A three-judge bench, headed by Chief Justice Iftikhar Muhammad Chaudhry, had taken notice on complaints by Taluka Bar Association president Abdul Hakeem Khoso and Advocate Anwar Nizamani about environmental pollution, a dilapidated road infrastructure because of movements of heavy machinery and lack of social sector development in exploration areas, especially Sanghar.

“There is a dire need of schools and basic health units. Although the money is available, it is not being spent,” regretted Justice Jawwad S. Khawaja, a member of the bench.

Petroleum Concessions Director General Saadullah Shah informed the court that against nine exploration and production licences, four companies — United Energy (Pvt) Ltd, Oil and Gas Development Company Limited, Pakistan Petroleum Limited and Petroleum Exploration — were working in Sanghar.

“Under the concession licence, each company is obliged to invest $30,000 (Rs3 million) annually per block. There are nine exploration blocks in Sanghar,” the DG said, adding that there was an outstanding amount of $1.3 million to be spent on the social sector development in the district alone.

During the hearing, none of the companies could explain how much money they had actually spent on social sectors like health, education, water supply, drainage, road and transportation and provision of gas to surrounding areas.

Saadullah Shah said 4,400 barrels of crude oil and 60 million cubit feet of gas were being produced daily in Sanghar.

Additional Advocate General Shah Khawar read out a report on behalf of the OGDCL and the petroleum ministry conceded that much attention could not be paid to the development sector. But the main reason for the unspent mandatory welfare budget was non-identification of development scheme by local administrations and public representatives, including member of the National Assembly, it explained.

The OGDCL, however, ensured prompt release of funds as soon as welfare schemes were communicated to it.

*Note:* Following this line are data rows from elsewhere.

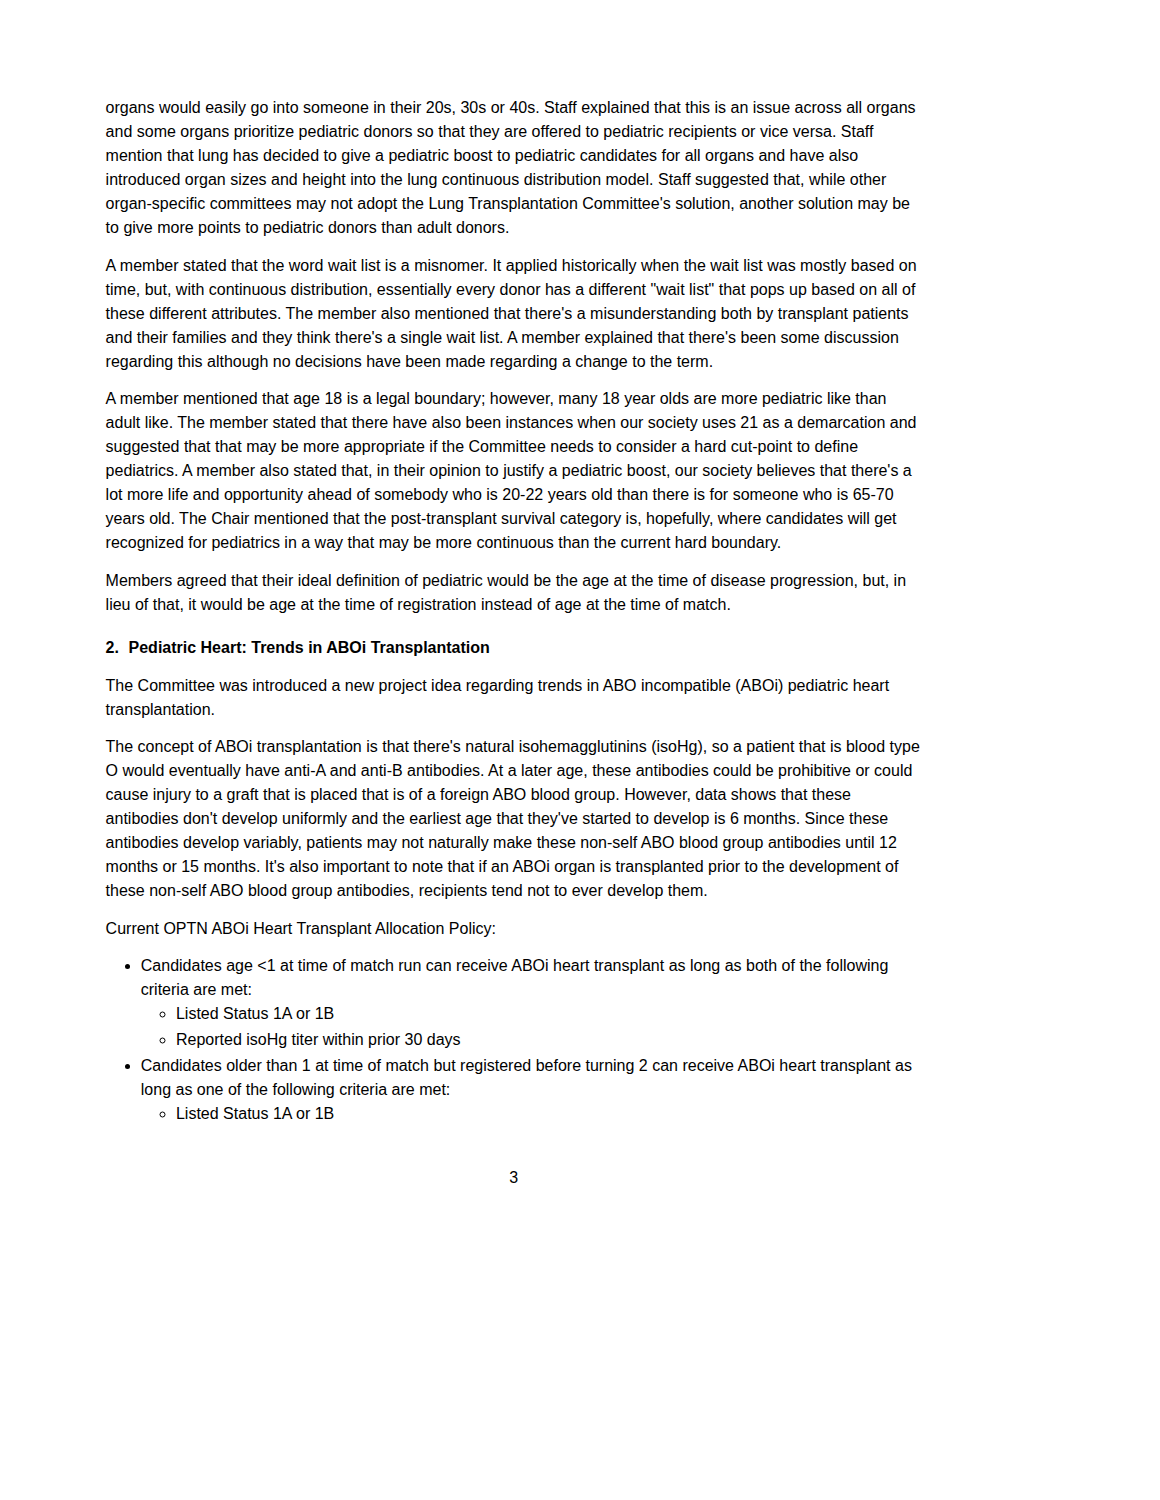organs would easily go into someone in their 20s, 30s or 40s. Staff explained that this is an issue across all organs and some organs prioritize pediatric donors so that they are offered to pediatric recipients or vice versa. Staff mention that lung has decided to give a pediatric boost to pediatric candidates for all organs and have also introduced organ sizes and height into the lung continuous distribution model. Staff suggested that, while other organ-specific committees may not adopt the Lung Transplantation Committee's solution, another solution may be to give more points to pediatric donors than adult donors.
A member stated that the word wait list is a misnomer. It applied historically when the wait list was mostly based on time, but, with continuous distribution, essentially every donor has a different "wait list" that pops up based on all of these different attributes. The member also mentioned that there's a misunderstanding both by transplant patients and their families and they think there's a single wait list. A member explained that there's been some discussion regarding this although no decisions have been made regarding a change to the term.
A member mentioned that age 18 is a legal boundary; however, many 18 year olds are more pediatric like than adult like. The member stated that there have also been instances when our society uses 21 as a demarcation and suggested that that may be more appropriate if the Committee needs to consider a hard cut-point to define pediatrics. A member also stated that, in their opinion to justify a pediatric boost, our society believes that there's a lot more life and opportunity ahead of somebody who is 20-22 years old than there is for someone who is 65-70 years old. The Chair mentioned that the post-transplant survival category is, hopefully, where candidates will get recognized for pediatrics in a way that may be more continuous than the current hard boundary.
Members agreed that their ideal definition of pediatric would be the age at the time of disease progression, but, in lieu of that, it would be age at the time of registration instead of age at the time of match.
2. Pediatric Heart: Trends in ABOi Transplantation
The Committee was introduced a new project idea regarding trends in ABO incompatible (ABOi) pediatric heart transplantation.
The concept of ABOi transplantation is that there's natural isohemagglutinins (isoHg), so a patient that is blood type O would eventually have anti-A and anti-B antibodies. At a later age, these antibodies could be prohibitive or could cause injury to a graft that is placed that is of a foreign ABO blood group. However, data shows that these antibodies don't develop uniformly and the earliest age that they've started to develop is 6 months. Since these antibodies develop variably, patients may not naturally make these non-self ABO blood group antibodies until 12 months or 15 months. It's also important to note that if an ABOi organ is transplanted prior to the development of these non-self ABO blood group antibodies, recipients tend not to ever develop them.
Current OPTN ABOi Heart Transplant Allocation Policy:
Candidates age <1 at time of match run can receive ABOi heart transplant as long as both of the following criteria are met:
Listed Status 1A or 1B
Reported isoHg titer within prior 30 days
Candidates older than 1 at time of match but registered before turning 2 can receive ABOi heart transplant as long as one of the following criteria are met:
Listed Status 1A or 1B
3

The corporation admitted that exploration and production (E&P) companies were required under the petroleum concession agreement to spend a fixed amount on welfare schemes and deposit bonus at the time of commencement of commercial production, which was linked with barrels of oil equivalent (BOE).

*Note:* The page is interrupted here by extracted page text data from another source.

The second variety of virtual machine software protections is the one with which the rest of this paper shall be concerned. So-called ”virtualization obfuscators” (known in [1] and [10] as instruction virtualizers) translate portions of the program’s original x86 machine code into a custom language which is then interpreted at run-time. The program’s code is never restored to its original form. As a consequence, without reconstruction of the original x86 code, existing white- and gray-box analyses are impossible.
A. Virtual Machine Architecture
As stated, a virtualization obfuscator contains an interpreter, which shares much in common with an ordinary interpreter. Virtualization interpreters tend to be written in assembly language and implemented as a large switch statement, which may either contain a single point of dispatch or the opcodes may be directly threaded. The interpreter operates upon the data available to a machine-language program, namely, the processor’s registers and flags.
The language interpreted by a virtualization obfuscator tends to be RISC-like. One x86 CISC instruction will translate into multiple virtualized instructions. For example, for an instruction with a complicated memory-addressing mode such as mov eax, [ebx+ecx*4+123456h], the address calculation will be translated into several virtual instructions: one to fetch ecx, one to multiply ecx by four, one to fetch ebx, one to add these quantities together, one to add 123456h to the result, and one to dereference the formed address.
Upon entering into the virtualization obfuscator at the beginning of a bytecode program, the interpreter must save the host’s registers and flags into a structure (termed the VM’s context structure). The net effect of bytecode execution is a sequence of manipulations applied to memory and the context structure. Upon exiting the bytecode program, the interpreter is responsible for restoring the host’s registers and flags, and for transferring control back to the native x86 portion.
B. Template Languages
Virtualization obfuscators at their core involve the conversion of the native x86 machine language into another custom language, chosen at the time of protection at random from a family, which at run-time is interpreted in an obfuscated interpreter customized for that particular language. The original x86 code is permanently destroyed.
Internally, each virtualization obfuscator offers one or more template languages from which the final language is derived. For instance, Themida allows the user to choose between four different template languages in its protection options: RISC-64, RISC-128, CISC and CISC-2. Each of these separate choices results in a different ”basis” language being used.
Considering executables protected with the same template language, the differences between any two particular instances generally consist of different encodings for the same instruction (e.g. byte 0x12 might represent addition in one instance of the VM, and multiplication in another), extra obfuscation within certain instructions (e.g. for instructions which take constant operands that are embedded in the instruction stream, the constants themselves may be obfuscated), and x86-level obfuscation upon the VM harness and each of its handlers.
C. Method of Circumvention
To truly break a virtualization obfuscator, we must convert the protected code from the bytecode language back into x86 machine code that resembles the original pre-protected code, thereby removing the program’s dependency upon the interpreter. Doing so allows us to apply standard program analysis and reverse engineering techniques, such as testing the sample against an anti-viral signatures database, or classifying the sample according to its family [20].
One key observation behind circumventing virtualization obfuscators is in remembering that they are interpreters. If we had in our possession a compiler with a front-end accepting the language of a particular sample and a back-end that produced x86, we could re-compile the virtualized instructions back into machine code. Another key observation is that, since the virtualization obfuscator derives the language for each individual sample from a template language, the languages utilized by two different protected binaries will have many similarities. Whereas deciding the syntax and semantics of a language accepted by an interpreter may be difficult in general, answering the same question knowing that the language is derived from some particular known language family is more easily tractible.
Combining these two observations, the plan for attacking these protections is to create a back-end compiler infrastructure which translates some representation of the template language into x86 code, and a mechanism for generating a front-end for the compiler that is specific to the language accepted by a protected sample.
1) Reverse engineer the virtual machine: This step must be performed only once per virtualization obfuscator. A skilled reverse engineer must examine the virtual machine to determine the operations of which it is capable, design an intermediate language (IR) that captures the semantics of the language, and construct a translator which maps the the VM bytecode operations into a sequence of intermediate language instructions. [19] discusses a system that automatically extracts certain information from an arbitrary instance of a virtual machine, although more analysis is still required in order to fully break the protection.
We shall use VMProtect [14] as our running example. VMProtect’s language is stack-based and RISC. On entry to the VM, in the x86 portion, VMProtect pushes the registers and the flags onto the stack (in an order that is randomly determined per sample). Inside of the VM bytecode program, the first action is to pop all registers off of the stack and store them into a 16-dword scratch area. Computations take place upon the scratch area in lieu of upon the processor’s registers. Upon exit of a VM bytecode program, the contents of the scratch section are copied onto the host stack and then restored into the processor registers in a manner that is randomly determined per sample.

“The E&P companies are also required to ensure environmental protection,” the petroleum ministry said, adding that 25 exploration and production companies working in different fields across the country had been asked through letters to provide complete information about their welfare obligations as per agreements. The companies have also been asked to mention the amount being spent on development of roads and infrastructure and induction of skilled and unskilled employees.

Abdul Hakeem Khoso regretted that nothing had been spent on the ground and that local people were being killed because of snake and dog bites, but no medical facility was available to them.

The court directed the four E&P companies to submit a year-wise report showing how much money they had spent and how much was outstanding.

The case will be taken up on Thursday.